(Material for the task):
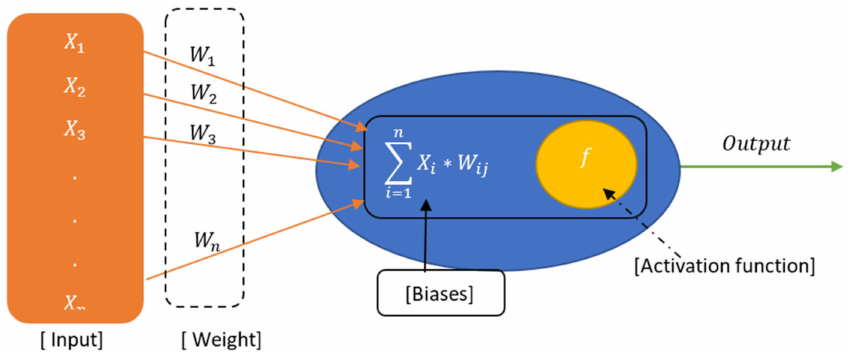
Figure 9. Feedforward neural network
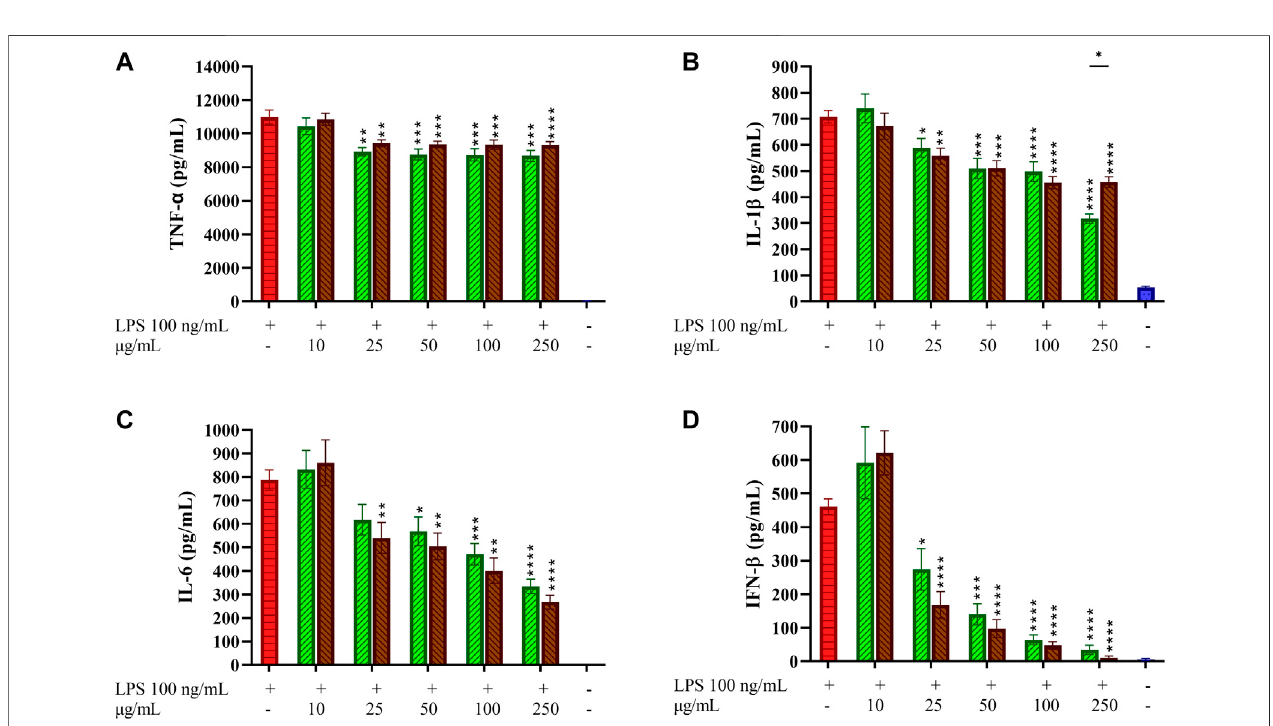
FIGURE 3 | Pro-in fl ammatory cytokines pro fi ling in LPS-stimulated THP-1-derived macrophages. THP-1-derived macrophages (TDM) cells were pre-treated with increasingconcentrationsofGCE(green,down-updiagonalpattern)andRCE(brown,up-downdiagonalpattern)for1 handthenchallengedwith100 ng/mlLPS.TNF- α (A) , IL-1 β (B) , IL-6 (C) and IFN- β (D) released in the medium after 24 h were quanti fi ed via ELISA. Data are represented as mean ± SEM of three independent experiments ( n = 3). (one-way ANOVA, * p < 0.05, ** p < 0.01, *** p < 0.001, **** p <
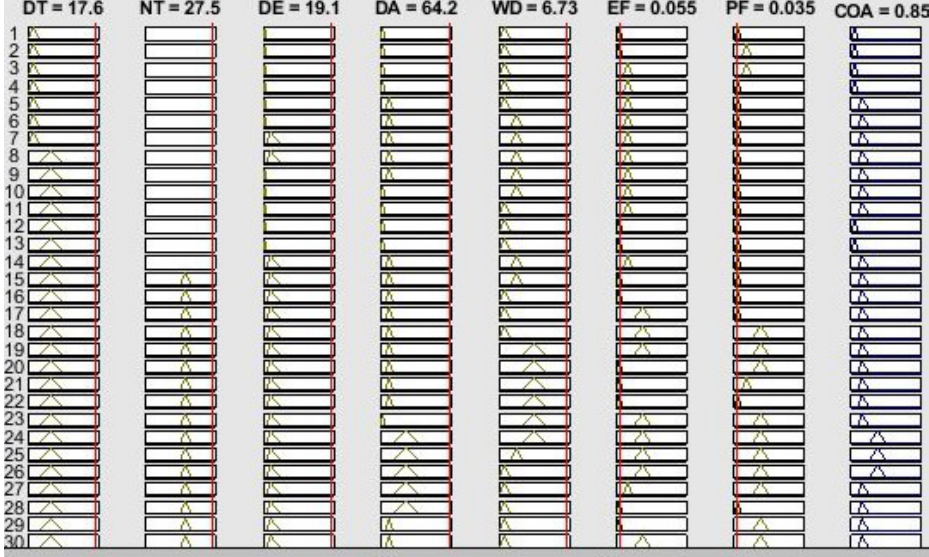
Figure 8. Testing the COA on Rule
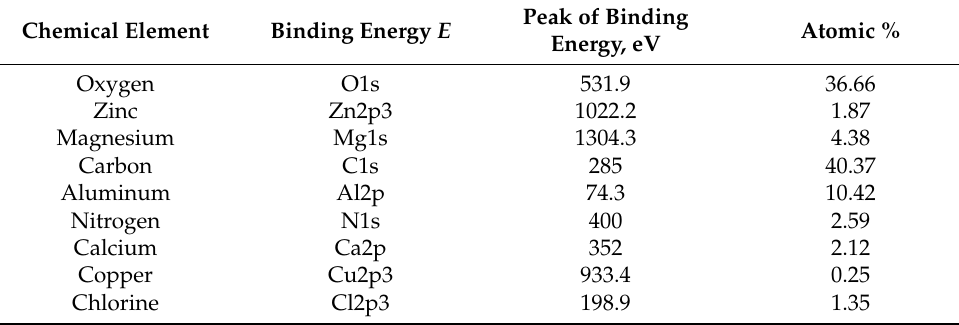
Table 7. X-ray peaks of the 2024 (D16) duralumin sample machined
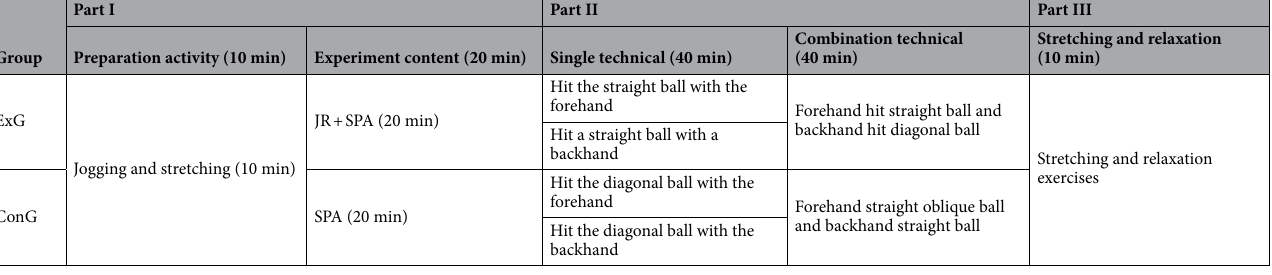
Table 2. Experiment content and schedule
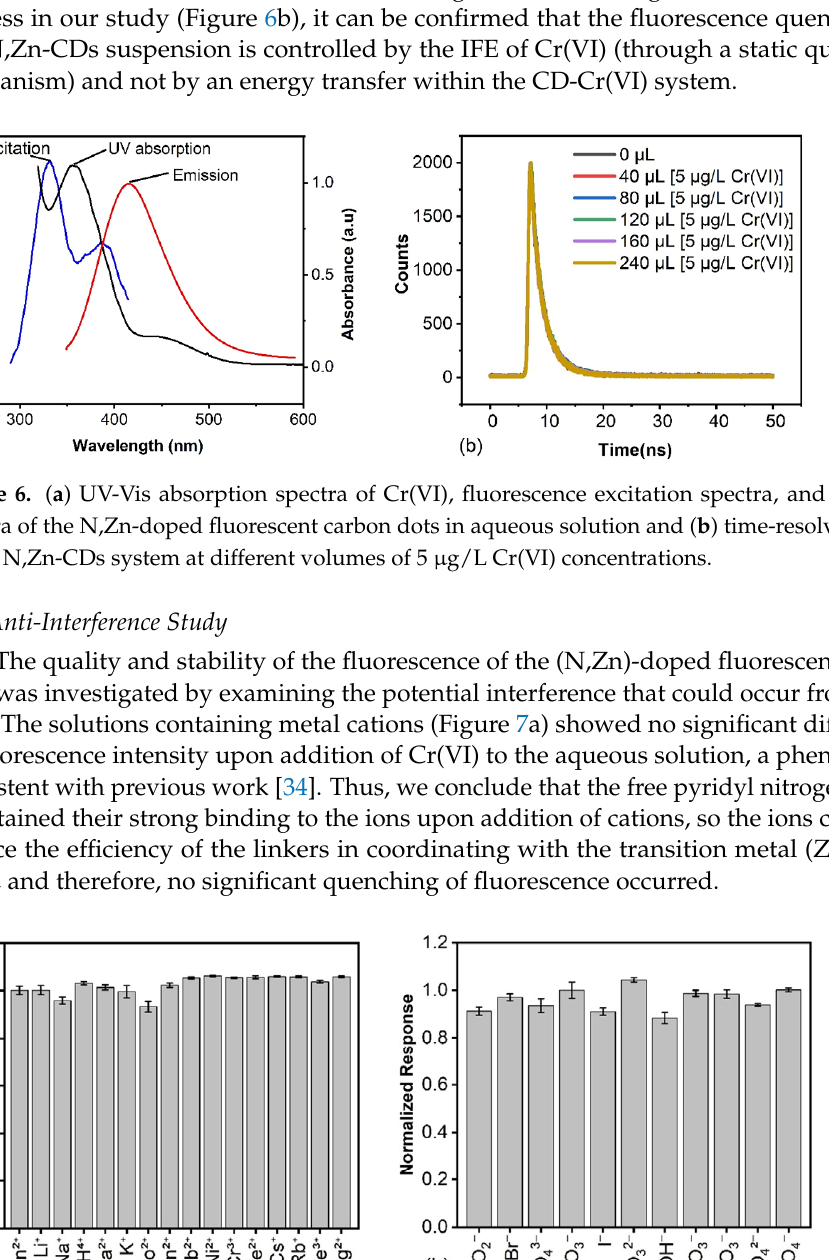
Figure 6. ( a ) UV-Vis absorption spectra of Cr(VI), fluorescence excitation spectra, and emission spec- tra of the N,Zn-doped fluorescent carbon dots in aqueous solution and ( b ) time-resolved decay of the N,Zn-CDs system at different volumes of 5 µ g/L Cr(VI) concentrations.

---

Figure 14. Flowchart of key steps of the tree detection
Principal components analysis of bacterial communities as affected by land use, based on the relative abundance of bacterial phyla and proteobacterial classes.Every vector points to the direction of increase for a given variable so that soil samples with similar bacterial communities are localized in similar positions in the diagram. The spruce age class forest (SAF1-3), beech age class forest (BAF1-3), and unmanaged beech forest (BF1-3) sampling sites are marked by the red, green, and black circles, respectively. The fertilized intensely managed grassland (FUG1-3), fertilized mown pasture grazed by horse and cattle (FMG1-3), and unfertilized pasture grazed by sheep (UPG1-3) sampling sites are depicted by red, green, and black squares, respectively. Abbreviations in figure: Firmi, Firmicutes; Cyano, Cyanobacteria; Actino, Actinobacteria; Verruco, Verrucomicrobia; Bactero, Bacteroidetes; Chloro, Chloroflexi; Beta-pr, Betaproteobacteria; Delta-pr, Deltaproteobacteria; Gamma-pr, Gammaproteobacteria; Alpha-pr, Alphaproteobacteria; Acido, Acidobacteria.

--

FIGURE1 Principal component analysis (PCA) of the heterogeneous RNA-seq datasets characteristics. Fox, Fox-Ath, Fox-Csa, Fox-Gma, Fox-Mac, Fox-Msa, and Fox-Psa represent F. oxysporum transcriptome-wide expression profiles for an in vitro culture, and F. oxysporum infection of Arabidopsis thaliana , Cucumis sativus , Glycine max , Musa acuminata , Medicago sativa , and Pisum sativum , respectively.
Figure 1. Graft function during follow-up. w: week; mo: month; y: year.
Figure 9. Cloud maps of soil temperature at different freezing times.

(Your task): Look above and copy only the lines from the one holding "Figure 9. Feedforward neural network" to the one holding "FIGURE 3 | Pro-in", both included, exactly, minus the pictures.

(Answer below):
Figure 9. Feedforward neural network
FIGURE 3 | Pro-in fl ammatory cytokines pro fi ling in LPS-stimulated THP-1-derived macrophages. THP-1-derived macrophages (TDM) cells were pre-treated with increasingconcentrationsofGCE(green,down-updiagonalpattern)andRCE(brown,up-downdiagonalpattern)for1 handthenchallengedwith100 ng/mlLPS.TNF- α (A) , IL-1 β (B) , IL-6 (C) and IFN- β (D) released in the medium after 24 h were quanti fi ed via ELISA. Data are represented as mean ± SEM of three independent experiments ( n = 3). (one-way ANOVA, * p < 0.05, ** p < 0.01, *** p < 0.001, **** p <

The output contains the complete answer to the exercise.